**TEXT SHOWN**
════════

It’s commendable that some faculty still care about this obscenely commercialized joke called intercollegiate athletics. The real problem is that there are no incentives for individual faculty or college presidents to take on this locomotive composed of athletic conferences, the NCAA, and prima donna coaches and their corporate supporters.

I used to think proposals to turn intercollegiate sports into a professional enterprise (where athletes are paid to play for a sports club loosely affiliated with a college and where class attendance is not required)represented a capitulation, a “let’s legalize drugs because we can’t control them” argument. I no longer feel that way.

College sports at the D-I level are in the absolute control of the grossly overpaid executives of the major athletic conferences(the ACC, Big Ten, and so forth). Athletic directors go along for the ride, but neither they nor the presidents are in charge. Most presidents and ADs are captives.

It’s time formally to divorce college sports from the universities at the big-time programs. All the rest is irrelevant, unfortunately.

ap, at 8:35 am EDT on June 19, 2007

What About the Rest of Campus?

The idea of a tenured faculty oversight board for intercollegiate athletics seems to be a good one. However, to truly integrate athletics back into the unvisersity, which is the stated goal, why would the entire campus not be represented? Even though it is not expressly stated in the article, the proposed boards do not seem to have spots for student representatives, adjuct faculty, professional staff, alumni, and even student athletes. It seems all should be at the table if this integration is to take place.

TA, at 9:50 am EDT on June 19, 2007

The NCAA is philosophically bankrupt and a surrogate for the major conferences which are comprised overwhelmingly by state universities and their huge, legislatively (non-real world) directed budgets and funding policies.

The notion that the NCAA has the will or interest in bringing about serious change is nonsense. Since the NCAA has demonstrated no interest in true reform and any affinity with the concept of a level playing field, it is up to Congress to pull the reins in. That of course is equally absurd. Where is TR when we need him?

════════

**GIVEN INFORMATION**
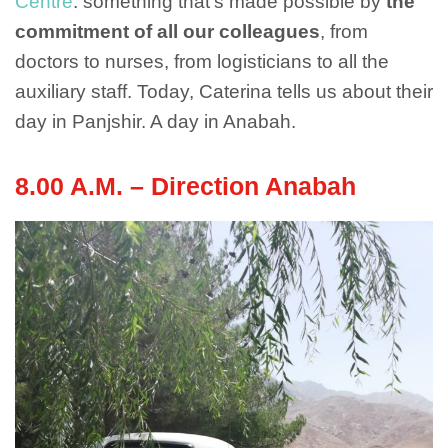
Centre
: something that’s made possible by
the
commitment of all our colleagues
, from
doctors to nurses, from logisticians to all the
auxiliary staff. Today, Caterina tells us about their
day in Panjshir. A day in Anabah.
8.00 A.M. – Direction Anabah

════════

**EXERCISE INSTRUCTIONS**
**1.** Rewrite the comments on college athletics starting at "I used to think" and ending at "is irrelevant, unfortunately.", with "captives" swapped for "hostages".
**2.** In the comments on college athletics, who is said to have absolute control over D-I college sports?
The records are separate from the comments on college athletics.

**RESPONSES FOR EACH TASK**
**1.**
I used to think proposals to turn intercollegiate sports into a professional enterprise (where athletes are paid to play for a sports club loosely affiliated with a college and where class attendance is not required)represented a capitulation, a “let’s legalize drugs because we can’t control them” argument. I no longer feel that way.

College sports at the D-I level are in the absolute control of the grossly overpaid executives of the major athletic conferences(the ACC, Big Ten, and so forth). Athletic directors go along for the ride, but neither they nor the presidents are in charge. Most presidents and ADs are hostages.

It’s time formally to divorce college sports from the universities at the big-time programs. All the rest is irrelevant, unfortunately.

**2.** The grossly overpaid executives of the major athletic conferences, such as the ACC and Big Ten.